Le baromètre Pierre Papier de mars 2026 dresse un constat à deux vitesses pour le crowdfunding immobilier français. Sous le titre « Crowdfunding immobilier : collecte stabilisée, risques en hausse », la publication spécialisée acte un rebond mesuré de la collecte 2025, après deux exercices consécutifs de recul (2023 et 2024). Mais en parallèle, le risque de défaut et de retard continue de progresser, prolongeant la dynamique enclenchée fin 2023, lorsque plus de 25 % des dossiers dépassaient déjà six mois de retard.
Ce grand écart entre redressement commercial et dégradation des fondamentaux structure désormais la lecture du secteur. La faillite de la plateforme pionnière Koregraf en 2025 reste utilisée comme cas d'école par les analystes et a forcé les souscripteurs à intégrer le risque opérateur dans leur due diligence. Le rendement historique reste attractif : environ 10 % en 2023, record selon Weelim, contre 9,3 % en 2020.

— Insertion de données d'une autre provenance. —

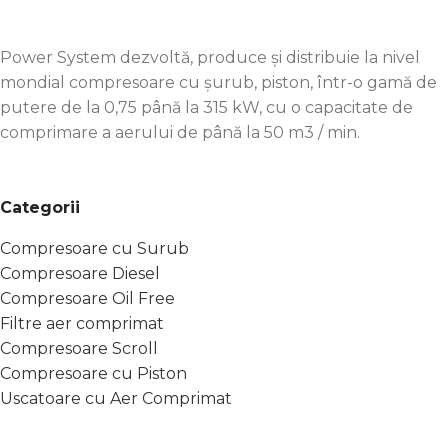
Power System dezvoltă, produce și distribuie la nivel
mondial compresoare cu șurub, piston, într-o gamă de
putere de la 0,75 până la 315 kW, cu o capacitate de
comprimare a aerului de până la 50 m3 / min.
Categorii
Compresoare cu Surub
Compresoare Diesel
Compresoare Oil Free
Filtre aer comprimat
Compresoare Scroll
Compresoare cu Piston
Uscatoare cu Aer Comprimat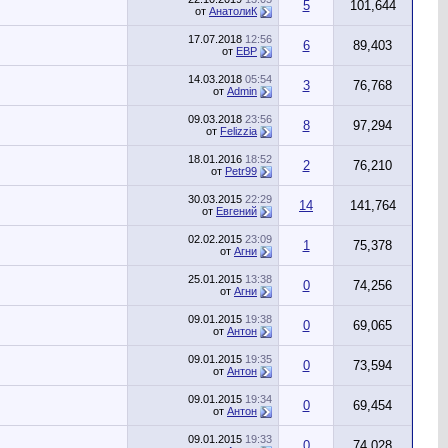
5
101,644
от
АнатолиК
17.07.2018
12:56
6
89,403
от
ЕВР
14.03.2018
05:54
3
76,768
от
Admin
09.03.2018
23:56
8
97,294
от
Felizzia
18.01.2016
18:52
2
76,210
от
Petr99
30.03.2015
22:29
14
141,764
от
Евгений
02.02.2015
23:09
1
75,378
от
Агни
25.01.2015
13:38
0
74,256
от
Агни
09.01.2015
19:38
0
69,065
от
Антон
09.01.2015
19:35
0
73,594
от
Антон
09.01.2015
19:34
0
69,454
от
Антон
09.01.2015
19:33
0
74,028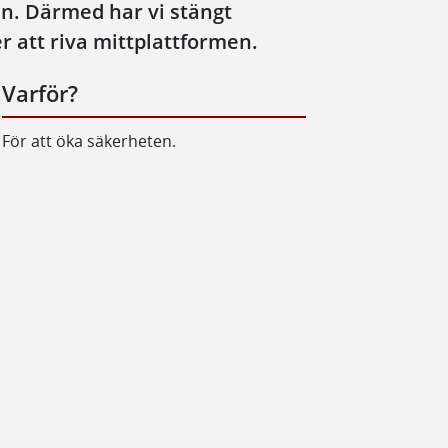
en. Därmed har vi stängt
att riva mittplattformen.
Varför?
För att öka säkerheten.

Une bifurcation des stratégies
Face à cette équation, les plateformes survivantes diversifient leurs modèles. Baltis a inauguré en octobre 2025 son premier projet international à Alicante (16 villas en Espagne) et ouvre désormais l'accès au capital-investissement sportif. À l'inverse, Wecity maintient un modèle crowdfunding-crowdlending classique, sans blockchain, refusant la bascule vers la tokenisation. La prime de risque devient l'arbitrage central pour les souscripteurs.